## Objetivo do exercício
Liste as referências citadas entre parênteses no trecho sobre contaminação alimentar e bacteriófagos. Mencione cada obra uma única vez.

## Trecho selecionado
INTRODUÇÃO
A contaminação alimentar causada por patógenos é uma das preocupações mais importantes na saúde pública em todo o mundo, sendo responsável por uma parcela significativa da perda de alimentos todos os anos (LI et al., 2022). Em meio aos crescentes desafios da resistência aos antibióticos, as infecções bacterianas surgiram como uma ameaça global e o uso de alternativas aos antibióticos tradicionais têm sido pesquisadas (JO, et al., 2023).
A busca por agentes naturais de biocontrole que permitam a produção de alimentos seguros para consumo humano e não afetem o sabor, a textura e a qualidade nutricional dos alimentos, é um desafio constante para diversas indústrias alimentícias (ENDERSEN; COFFEY, 2020).
Bacteriófagos (fagos) são vírus que infectam bactérias e fungos. Apresentam vantagens de estrutura simples, forte especificidade e efeitos colaterais não tóxicos para o corpo humano (WANG; ZHAO, 2022). São inofensivos para humanos e animais e são reconhecidos como agentes antimicrobianos promissores para controle de patógenos bacterianos específicos de alimentos (ENDERSEN; COFFEY, 2020; ROGOVSKI, et al., 2021).

## Informações extraídas
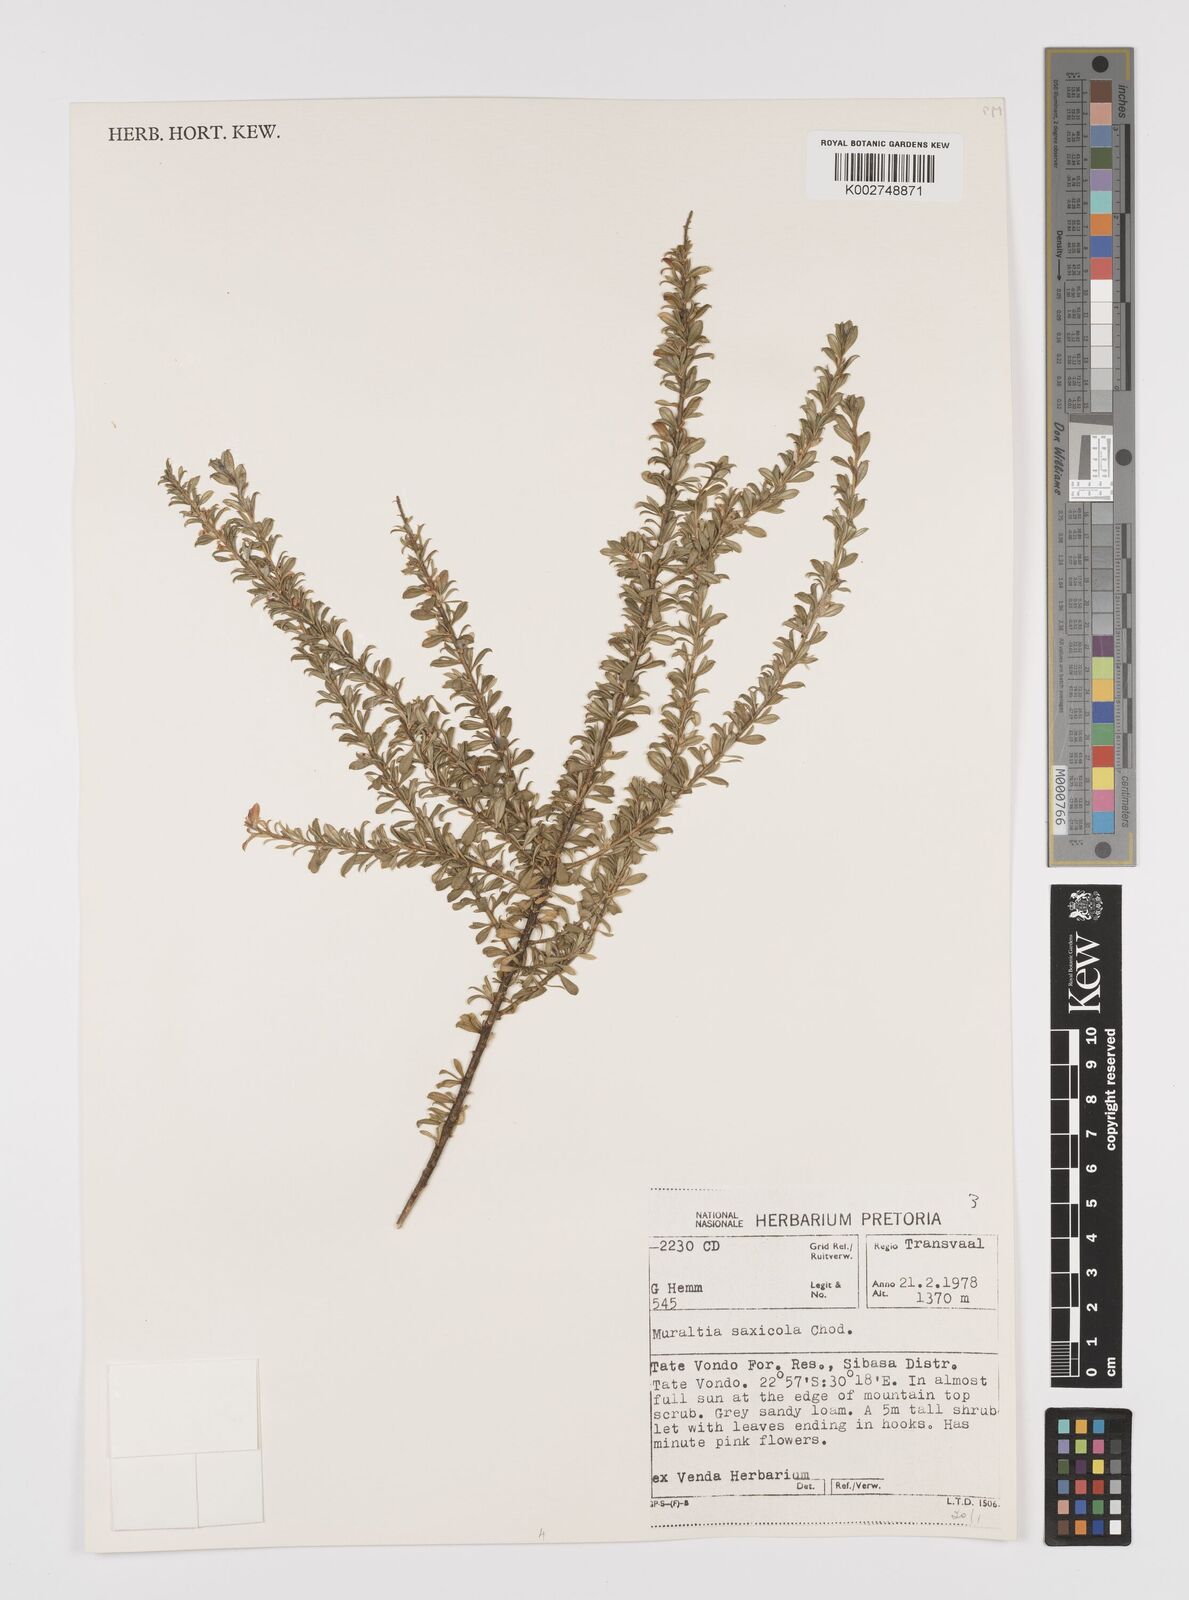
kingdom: Plantae
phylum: Tracheophyta
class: Magnoliopsida
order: Fabales
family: Polygalaceae
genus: Muraltia
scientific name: Muraltia saxicola
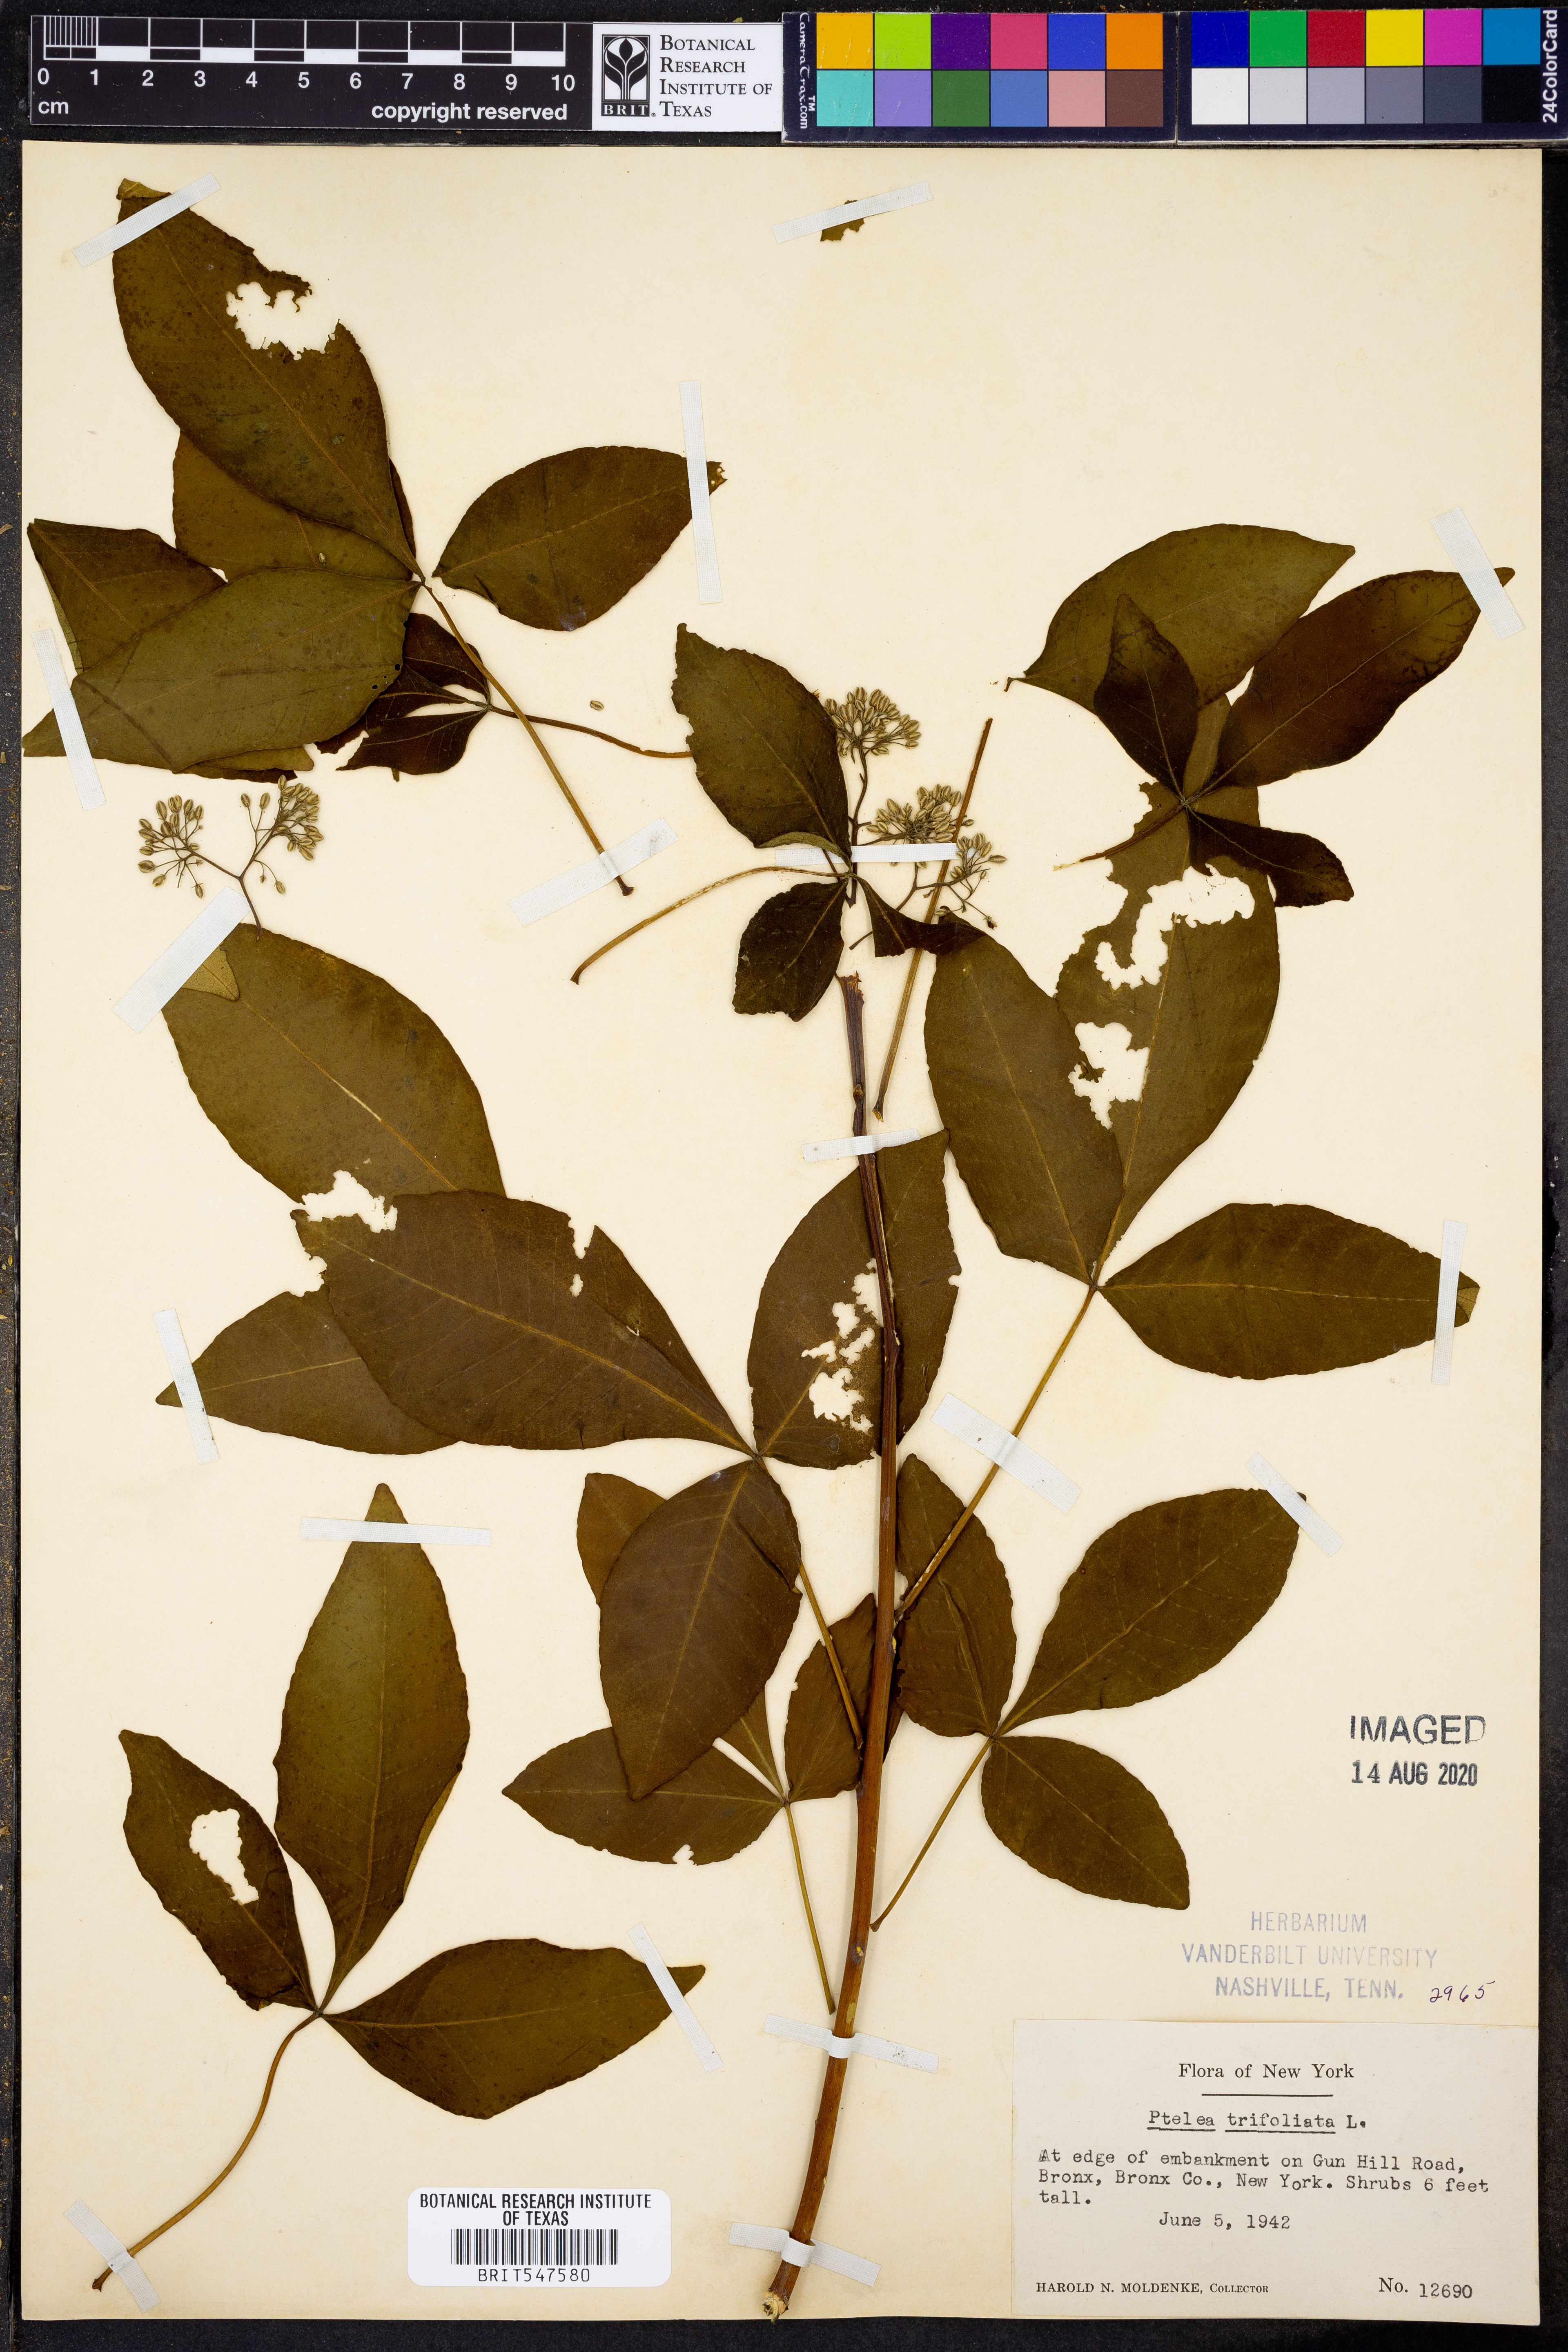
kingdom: Plantae
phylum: Tracheophyta
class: Magnoliopsida
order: Sapindales
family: Rutaceae
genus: Ptelea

## Sua resposta
LI et al., 2022
JO, et al., 2023
ENDERSEN; COFFEY, 2020
WANG; ZHAO, 2022
ROGOVSKI, et al., 2021